■ Exercise inputs ■

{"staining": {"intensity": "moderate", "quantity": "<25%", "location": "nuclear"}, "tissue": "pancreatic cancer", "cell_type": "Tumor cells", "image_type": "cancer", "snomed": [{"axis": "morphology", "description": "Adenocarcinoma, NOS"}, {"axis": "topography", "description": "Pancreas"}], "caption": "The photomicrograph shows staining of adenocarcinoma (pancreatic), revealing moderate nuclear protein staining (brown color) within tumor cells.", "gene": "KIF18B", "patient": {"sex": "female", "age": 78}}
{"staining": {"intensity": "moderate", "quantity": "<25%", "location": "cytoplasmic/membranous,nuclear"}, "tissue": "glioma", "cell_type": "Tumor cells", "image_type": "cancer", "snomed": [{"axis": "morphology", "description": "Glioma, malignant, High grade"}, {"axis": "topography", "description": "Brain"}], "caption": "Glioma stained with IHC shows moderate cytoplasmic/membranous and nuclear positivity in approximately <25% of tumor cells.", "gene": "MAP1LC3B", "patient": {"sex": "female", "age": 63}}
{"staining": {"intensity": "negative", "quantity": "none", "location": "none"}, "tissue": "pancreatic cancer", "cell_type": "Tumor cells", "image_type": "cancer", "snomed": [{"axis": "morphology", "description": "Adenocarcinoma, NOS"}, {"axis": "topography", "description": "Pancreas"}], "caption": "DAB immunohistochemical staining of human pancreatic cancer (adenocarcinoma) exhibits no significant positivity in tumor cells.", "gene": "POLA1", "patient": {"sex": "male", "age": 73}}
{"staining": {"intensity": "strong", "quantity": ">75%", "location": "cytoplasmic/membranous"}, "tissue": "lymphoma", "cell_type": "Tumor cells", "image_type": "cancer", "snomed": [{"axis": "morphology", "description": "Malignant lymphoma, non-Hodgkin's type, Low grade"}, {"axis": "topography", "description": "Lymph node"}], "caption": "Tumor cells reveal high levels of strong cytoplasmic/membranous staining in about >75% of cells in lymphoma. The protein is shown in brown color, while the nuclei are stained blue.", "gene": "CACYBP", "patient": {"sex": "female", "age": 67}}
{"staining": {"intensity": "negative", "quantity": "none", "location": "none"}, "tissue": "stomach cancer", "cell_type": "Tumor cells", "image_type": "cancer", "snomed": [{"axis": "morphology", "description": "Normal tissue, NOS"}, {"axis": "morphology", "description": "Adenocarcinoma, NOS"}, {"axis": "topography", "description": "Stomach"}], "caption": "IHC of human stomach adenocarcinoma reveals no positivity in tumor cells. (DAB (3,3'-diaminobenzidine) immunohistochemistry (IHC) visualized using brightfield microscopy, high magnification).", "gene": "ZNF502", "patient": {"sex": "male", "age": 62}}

■ The problem ■
Report the count of lines in the entries that contain "protein". Nothing else should be given.

■ Response to this exercise ■
2